____ DATA PROVIDED

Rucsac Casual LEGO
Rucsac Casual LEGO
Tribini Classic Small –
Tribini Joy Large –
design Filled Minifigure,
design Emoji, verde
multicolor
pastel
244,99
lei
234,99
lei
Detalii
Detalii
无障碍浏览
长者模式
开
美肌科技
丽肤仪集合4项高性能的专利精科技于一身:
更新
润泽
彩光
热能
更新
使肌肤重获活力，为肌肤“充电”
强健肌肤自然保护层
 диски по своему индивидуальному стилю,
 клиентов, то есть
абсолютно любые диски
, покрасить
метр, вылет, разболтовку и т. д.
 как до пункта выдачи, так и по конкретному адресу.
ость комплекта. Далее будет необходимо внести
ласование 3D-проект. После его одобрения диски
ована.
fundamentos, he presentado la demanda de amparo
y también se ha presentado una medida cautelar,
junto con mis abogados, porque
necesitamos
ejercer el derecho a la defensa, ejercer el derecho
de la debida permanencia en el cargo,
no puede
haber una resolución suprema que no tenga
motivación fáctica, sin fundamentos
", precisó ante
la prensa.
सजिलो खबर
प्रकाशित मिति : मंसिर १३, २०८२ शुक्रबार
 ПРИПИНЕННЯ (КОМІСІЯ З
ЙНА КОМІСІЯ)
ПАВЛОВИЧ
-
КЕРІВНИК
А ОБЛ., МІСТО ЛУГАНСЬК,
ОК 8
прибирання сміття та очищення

________
____ DATA PROVIDED

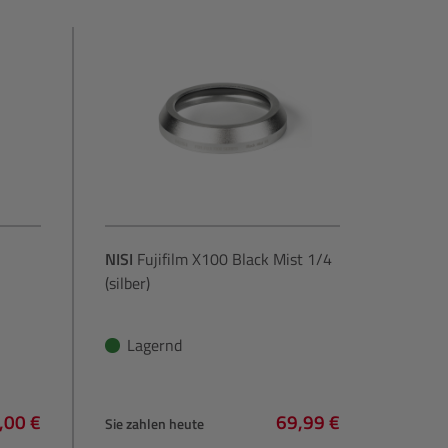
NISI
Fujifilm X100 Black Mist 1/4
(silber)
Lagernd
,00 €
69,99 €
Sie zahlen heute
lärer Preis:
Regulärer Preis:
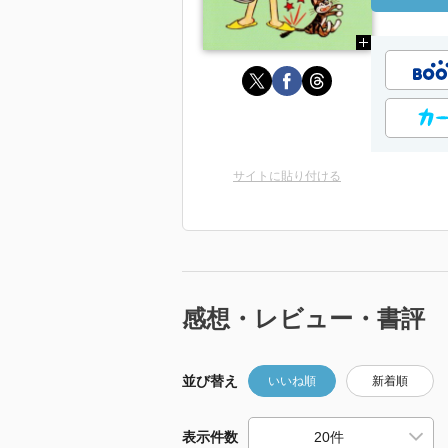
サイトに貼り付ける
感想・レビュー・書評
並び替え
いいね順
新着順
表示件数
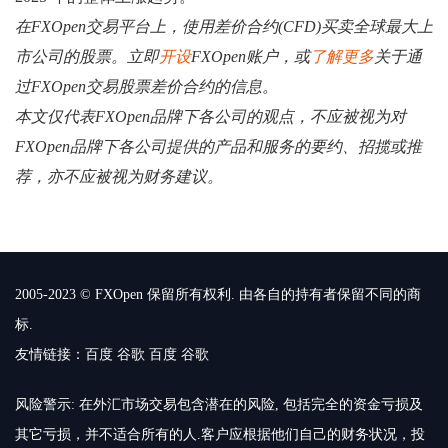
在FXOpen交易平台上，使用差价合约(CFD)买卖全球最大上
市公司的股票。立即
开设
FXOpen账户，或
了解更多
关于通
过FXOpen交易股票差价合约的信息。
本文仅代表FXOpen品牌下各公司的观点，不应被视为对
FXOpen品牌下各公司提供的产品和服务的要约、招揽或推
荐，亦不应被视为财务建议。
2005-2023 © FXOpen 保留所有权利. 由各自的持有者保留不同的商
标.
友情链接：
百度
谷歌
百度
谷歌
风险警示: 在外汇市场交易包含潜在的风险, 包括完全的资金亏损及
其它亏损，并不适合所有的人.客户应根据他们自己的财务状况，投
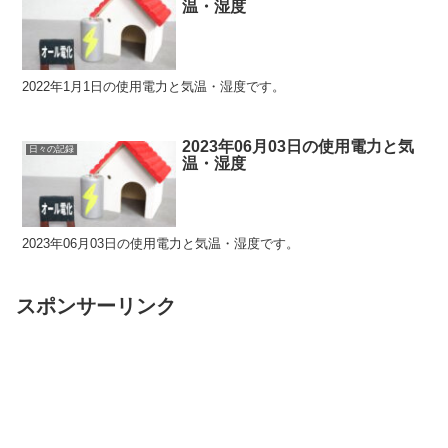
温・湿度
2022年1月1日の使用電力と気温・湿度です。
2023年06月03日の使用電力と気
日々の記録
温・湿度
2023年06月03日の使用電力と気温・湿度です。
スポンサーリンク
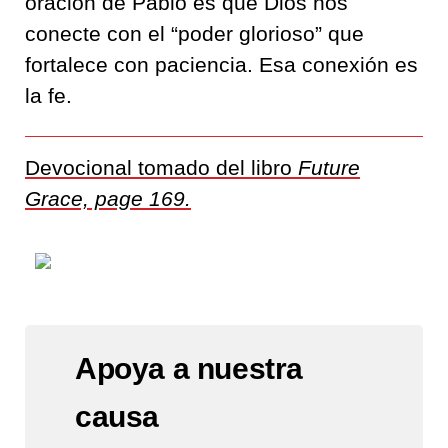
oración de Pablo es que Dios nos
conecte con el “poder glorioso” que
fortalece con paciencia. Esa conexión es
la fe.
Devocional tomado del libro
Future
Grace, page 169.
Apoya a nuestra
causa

________

— EXERCISE DIRECTIONS —
From the material above, set down exactly the lines between the line holding "абсолютно любые диски" and the line holding "прибирання сміття та очищення", inclusive. Include nothing else.

— OUTPUT FOR THIS TASK —
абсолютно любые диски
, покрасить
метр, вылет, разболтовку и т. д.
 как до пункта выдачи, так и по конкретному адресу.
ость комплекта. Далее будет необходимо внести
ласование 3D-проект. После его одобрения диски
ована.
fundamentos, he presentado la demanda de amparo
y también se ha presentado una medida cautelar,
junto con mis abogados, porque
necesitamos
ejercer el derecho a la defensa, ejercer el derecho
de la debida permanencia en el cargo,
no puede
haber una resolución suprema que no tenga
motivación fáctica, sin fundamentos
", precisó ante
la prensa.
सजिलो खबर
प्रकाशित मिति : मंसिर १३, २०८२ शुक्रबार
 ПРИПИНЕННЯ (КОМІСІЯ З
ЙНА КОМІСІЯ)
ПАВЛОВИЧ
-
КЕРІВНИК
А ОБЛ., МІСТО ЛУГАНСЬК,
ОК 8
прибирання сміття та очищення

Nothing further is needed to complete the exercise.